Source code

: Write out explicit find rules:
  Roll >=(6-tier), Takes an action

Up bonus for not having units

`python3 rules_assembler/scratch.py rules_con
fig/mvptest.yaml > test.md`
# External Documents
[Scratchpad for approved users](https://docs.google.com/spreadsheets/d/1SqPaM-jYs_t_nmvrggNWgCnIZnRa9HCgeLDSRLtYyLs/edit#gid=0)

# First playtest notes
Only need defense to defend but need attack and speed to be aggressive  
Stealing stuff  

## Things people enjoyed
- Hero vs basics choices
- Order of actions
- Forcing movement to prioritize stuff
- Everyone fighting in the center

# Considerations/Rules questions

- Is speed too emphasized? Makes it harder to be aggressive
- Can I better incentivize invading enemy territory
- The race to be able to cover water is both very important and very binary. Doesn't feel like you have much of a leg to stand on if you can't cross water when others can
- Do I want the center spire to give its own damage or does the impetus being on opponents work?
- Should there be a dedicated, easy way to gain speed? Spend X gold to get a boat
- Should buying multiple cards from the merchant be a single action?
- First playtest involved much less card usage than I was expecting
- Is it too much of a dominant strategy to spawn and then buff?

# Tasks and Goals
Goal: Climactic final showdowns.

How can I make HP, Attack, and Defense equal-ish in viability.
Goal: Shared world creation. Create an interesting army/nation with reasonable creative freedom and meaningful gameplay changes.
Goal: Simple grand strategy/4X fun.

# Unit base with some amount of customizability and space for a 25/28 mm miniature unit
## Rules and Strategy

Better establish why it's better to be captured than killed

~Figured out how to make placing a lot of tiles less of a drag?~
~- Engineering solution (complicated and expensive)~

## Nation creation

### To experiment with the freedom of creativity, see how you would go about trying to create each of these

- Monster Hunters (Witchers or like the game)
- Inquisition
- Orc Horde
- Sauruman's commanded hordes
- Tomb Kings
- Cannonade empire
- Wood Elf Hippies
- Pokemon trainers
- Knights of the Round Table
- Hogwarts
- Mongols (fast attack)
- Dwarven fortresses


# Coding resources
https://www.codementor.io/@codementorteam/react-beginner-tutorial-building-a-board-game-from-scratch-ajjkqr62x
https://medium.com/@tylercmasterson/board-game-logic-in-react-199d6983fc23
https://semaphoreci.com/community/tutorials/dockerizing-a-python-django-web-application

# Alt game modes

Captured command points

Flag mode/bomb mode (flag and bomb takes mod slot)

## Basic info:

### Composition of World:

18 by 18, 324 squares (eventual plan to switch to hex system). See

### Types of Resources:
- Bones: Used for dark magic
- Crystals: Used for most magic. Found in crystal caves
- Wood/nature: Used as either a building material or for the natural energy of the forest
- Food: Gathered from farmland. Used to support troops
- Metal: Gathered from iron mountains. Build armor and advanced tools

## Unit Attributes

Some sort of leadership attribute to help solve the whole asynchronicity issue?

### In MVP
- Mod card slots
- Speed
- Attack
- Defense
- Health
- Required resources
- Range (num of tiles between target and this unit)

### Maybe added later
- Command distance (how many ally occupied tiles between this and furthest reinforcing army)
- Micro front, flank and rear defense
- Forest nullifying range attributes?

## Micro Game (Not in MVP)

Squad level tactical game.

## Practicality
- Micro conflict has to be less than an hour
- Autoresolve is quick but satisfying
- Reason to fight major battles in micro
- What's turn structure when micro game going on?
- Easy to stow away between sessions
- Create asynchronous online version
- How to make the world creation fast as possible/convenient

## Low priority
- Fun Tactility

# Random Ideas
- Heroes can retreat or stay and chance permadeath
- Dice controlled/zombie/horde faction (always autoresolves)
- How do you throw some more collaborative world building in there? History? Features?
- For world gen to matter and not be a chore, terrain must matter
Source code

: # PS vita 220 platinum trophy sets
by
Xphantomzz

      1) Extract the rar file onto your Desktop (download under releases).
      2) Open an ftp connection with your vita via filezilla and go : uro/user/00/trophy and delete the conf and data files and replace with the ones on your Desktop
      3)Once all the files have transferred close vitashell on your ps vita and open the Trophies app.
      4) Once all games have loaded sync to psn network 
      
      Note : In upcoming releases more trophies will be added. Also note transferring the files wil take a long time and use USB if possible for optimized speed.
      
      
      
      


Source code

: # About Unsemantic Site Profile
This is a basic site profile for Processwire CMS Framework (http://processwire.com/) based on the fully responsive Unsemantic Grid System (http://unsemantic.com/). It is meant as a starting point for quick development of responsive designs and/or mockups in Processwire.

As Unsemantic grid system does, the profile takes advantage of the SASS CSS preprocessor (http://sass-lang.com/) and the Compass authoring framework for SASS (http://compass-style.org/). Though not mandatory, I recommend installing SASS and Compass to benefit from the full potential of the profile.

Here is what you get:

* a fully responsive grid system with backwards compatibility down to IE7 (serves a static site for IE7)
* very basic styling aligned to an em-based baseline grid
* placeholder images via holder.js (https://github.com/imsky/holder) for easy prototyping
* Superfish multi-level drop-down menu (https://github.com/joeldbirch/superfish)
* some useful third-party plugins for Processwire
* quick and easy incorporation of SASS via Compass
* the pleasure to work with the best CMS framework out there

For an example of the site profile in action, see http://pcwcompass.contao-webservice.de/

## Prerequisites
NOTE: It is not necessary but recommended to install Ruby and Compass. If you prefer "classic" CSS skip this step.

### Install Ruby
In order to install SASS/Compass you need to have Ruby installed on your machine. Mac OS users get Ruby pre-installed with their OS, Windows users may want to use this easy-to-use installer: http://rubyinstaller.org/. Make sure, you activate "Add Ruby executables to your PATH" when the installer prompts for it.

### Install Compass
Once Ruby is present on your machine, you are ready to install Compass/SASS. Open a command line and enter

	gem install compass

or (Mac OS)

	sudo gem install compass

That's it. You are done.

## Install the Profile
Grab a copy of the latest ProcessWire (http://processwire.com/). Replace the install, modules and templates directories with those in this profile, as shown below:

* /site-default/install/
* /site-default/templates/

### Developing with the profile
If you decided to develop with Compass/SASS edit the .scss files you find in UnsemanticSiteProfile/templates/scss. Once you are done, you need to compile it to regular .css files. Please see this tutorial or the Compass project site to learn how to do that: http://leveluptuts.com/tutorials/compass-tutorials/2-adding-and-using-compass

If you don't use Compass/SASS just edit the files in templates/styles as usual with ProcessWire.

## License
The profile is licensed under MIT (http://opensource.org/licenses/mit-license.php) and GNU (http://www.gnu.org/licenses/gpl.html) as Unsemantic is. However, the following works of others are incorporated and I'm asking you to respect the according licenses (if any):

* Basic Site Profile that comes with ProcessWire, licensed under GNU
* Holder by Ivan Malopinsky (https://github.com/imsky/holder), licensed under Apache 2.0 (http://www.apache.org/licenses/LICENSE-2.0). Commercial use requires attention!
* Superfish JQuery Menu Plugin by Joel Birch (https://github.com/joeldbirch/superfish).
· · · · ·
◆ CONSIGNE
Affichez, s'il vous plaît, chaque ligne du matériel ci-dessus qui contient le mot « than ».

◆ RÉPONSE
- First playtest involved much less card usage than I was expecting
Better establish why it's better to be captured than killed
- Micro conflict has to be less than an hour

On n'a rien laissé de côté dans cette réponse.